> **EXERCISE INSTRUCTIONS**:
• a. In the Burelbach Industries reconsideration notice, on what date was the denial notice signed?
• b. Pick up the Burelbach Industries reconsideration notice right after its final sentence and keep writing it.

> **SELECTED EXCERPT**:
+--
Employment and Training Administration

[TA-W-50,386]

 
Burelbach Industries, Incorporated, Rickreal, OR; Notice of 
Negative Determination Regarding Application for Reconsideration

    By application of February 10, 2003, a petitioner requested 
administrative reconsideration of the Department's negative 
determination regarding eligibility to apply for Trade Adjustment 
Assistance (TAA), applicable to workers and former workers of the 
subject firm. The denial notice was signed on January 13, 2003, and 
published in the Federal Register on February 6, 2003 (68 FR 6211).
    Pursuant to 29 CFR 90.18(c) reconsideration may be granted under 
the following circumstances:
    (1) If it appears on the basis of facts not previously considered 
that the determination complained of was erroneous;
    (2) If it appears that the determination complained of was based on 
a mistake in the determination of facts not previously considered; or
    (3) If in the opinion of the Certifying Officer, a 
misinterpretation of facts or of the law justified reconsideration of 
the decision.
    The petition for the workers of Burelbach Industries, Inc., 
Rickreal, Oregon was denied because the ``upstream supplier'' group 
eligibility requirement of section 222(b) of the Trade Act of 1974, as 
amended, was not met. The ``upstream supplier'' requirement is 
fulfilled when the workers' firm (or subdivision) is a supplier to a 
firm that employed a group of workers who received a certification of 
eligibility to apply for trade adjustment assistance benefits and such 
supply or production is related to the article that was the basis for 
such certification. The workers of Burelbach Industries, Inc., 
Rickreal, Oregon did not act as an upstream supplier to a trade 
certified firm.
+--
> **AVAILABLE DATA**:
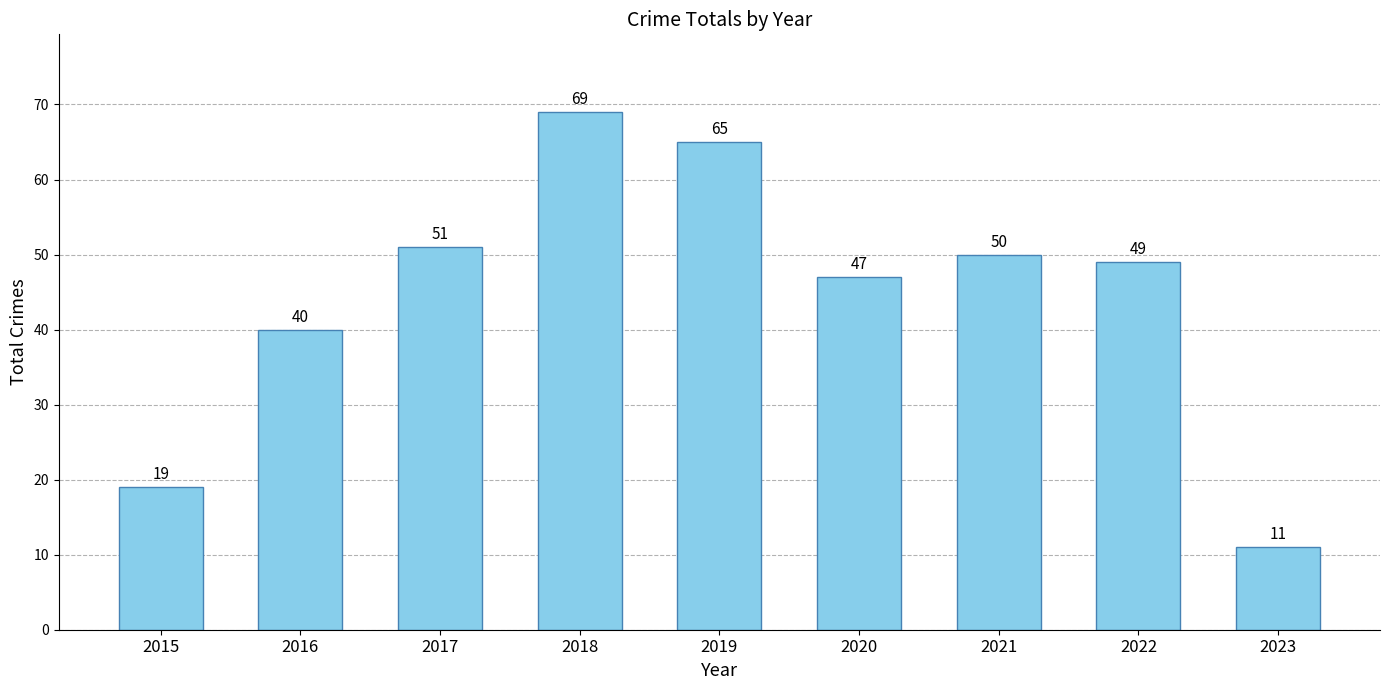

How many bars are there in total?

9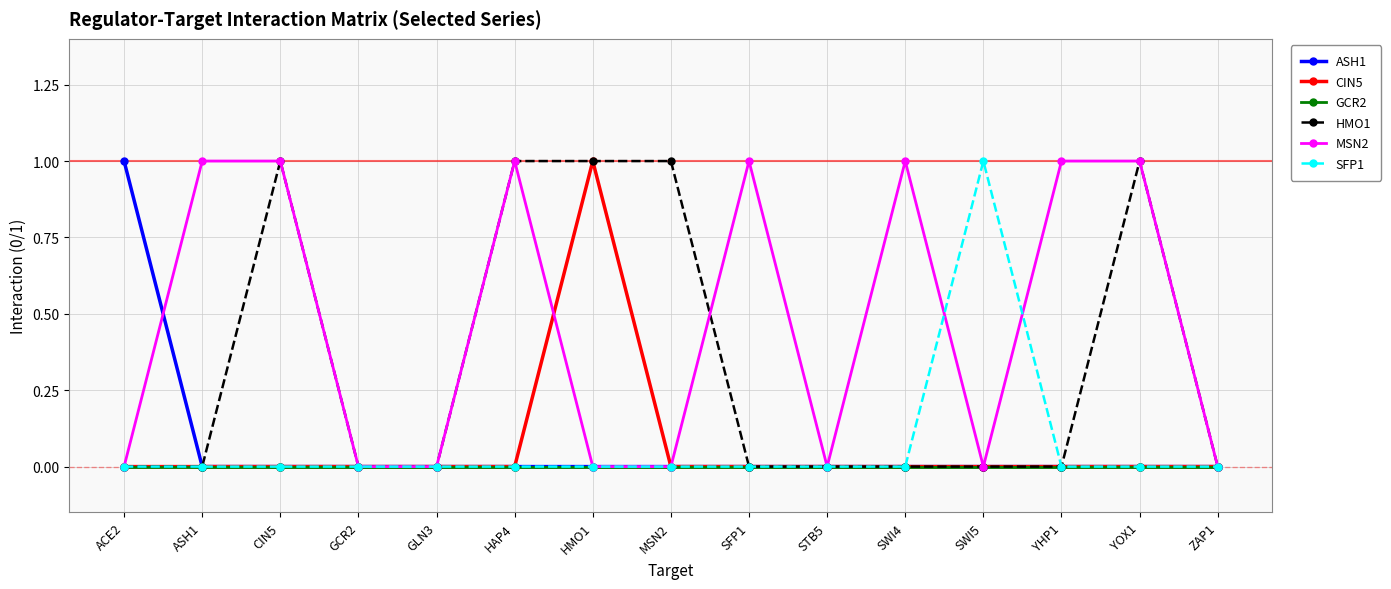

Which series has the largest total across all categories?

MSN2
+--
> **PER-TASK OUTPUTS**:
• a. January 13, 2003.

• b.
    The petitioner appears to allege that he is applying for trade 
adjustment assistance on behalf of workers that are import impacted on 
primary and secondary grounds.
    When addressing the issue of import impact, the Department 
considers imports of products ``like or directly competitive'' in the 
case of primary impacted firms, or whether the subject firm supplied a 
component in a product produced by a trade certified firm in the case 
of secondary impact. As neither the subject firm nor its major 
declining customers reported imports like or directly competitive with 
the sawmill equipment produced at the subject firm, primary import 
impact did not occur. As the subject firm did not produce a component 
used in the products of their customers, the allegation of secondary 
import impact is equally invalid.
    The petitioner notes that several of the subject firm's customers 
have been certified for trade adjustment assistance due to import 
impact and thus appears to imply that the petitioning workers should be 
eligible for TAA.
    As already noted, the declining customers of the subject firm do 
not import products like or directly competitive with those produced at 
the subject firm. Further, the subject firm produces sawmill equipment 
that is used to process timber, but as the equipment does not form a 
component part of the products produced at the customer firms, subject 
firm workers do not constitute upstream suppliers of trade certified 
firms.
    The petitioner provides a list of other trade certified firms, 
claiming that these firms produced the same type of products as the 
subject firm, and thus appears to allege that the petitioning workers 
in this case should also be certified.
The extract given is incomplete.